Political Consequences
The speech was delivered to 120 people in his constituency on October 3. It attracted no attention until it was later found on the internet. This led to a lively debate in public and in the CDU, and after Hohmann refused to retract the speech, he was expelled from the parliamentary group of the CDU in the Bundestag in 2003 and from the party itself in 2004. The former decision, however, came only after almost two weeks, on November 15, raising some concerns that the party did not share the zeal of his critics. CDU MPs voted 195 to 28 (16 abstained) to eject him from the party group, that is 81 percent favored ejection. According to The Independent, support for free speech was far higher than expected. Hohmann appealed the party decision in court, but his expulsion was upheld. The Kammergericht Berlin ruled that the accusation that Hohmann "supported antisemitic tendencies as his own or in any case facilitated them in parts of the audience by providing facts for such appraisal" was in line with the core statements of the speech.
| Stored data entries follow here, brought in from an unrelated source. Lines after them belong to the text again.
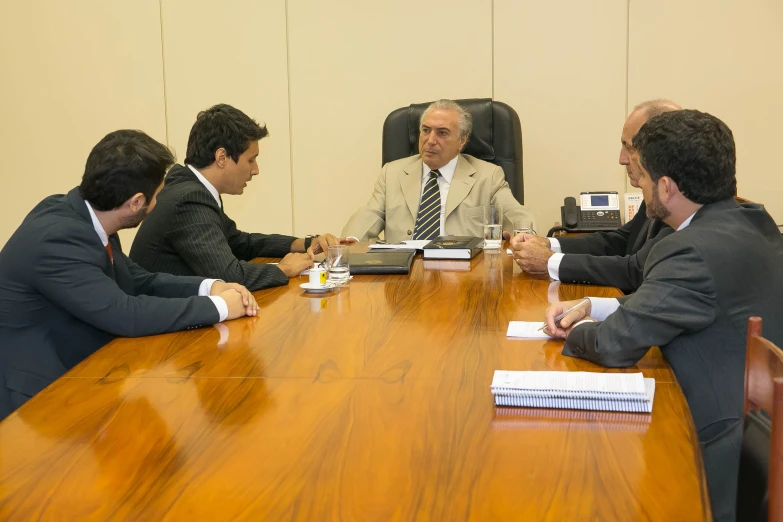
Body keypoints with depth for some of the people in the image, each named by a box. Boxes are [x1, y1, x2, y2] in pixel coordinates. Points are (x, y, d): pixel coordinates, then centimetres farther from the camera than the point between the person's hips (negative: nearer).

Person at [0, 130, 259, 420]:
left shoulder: (82, 215, -1)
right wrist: (218, 307, -19)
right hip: (34, 396, -8)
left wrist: (209, 288, -6)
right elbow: (126, 314, -28)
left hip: (74, 375, 8)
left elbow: (136, 281, 8)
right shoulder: (57, 239, -26)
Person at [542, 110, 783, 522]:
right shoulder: (749, 221, 4)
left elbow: (615, 342, -20)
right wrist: (589, 307, 3)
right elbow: (661, 302, 11)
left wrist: (579, 329, 0)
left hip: (733, 457, -9)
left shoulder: (697, 250, -26)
While most of the German elite was unanimous in condemning Hohmann, the public was much less convinced - polls indicated that equally many opposed the expulsion as those who approved of it (a little over 40 percent in each camp). Although party spokesmen were quick to condemn the speech, some party leaders said in private conversations that Hohmann did not deserve to be expelled. BBC explained the sentiment in Germany by observing that "any criticism of Jewish people is still a taboo in Germany, which makes this incident extremely embarrassing for Mr Hohmann's party". The decision to expel him met severe criticism from party rank-and-files. CDU officials in the Ruhr town of Recklinghausen joined the protests by displaying a banner from the local party office. It read: "Nobody in Germany is allowed to tell the truth any more".
He kept his seat as an independent member of parliament until the next Bundestag election of 2005. There, Hohmann run unsuccessfully for a seat as an independent candidate. He received 21,5 percent of the votes, an exceptionally high number for an independent candidate.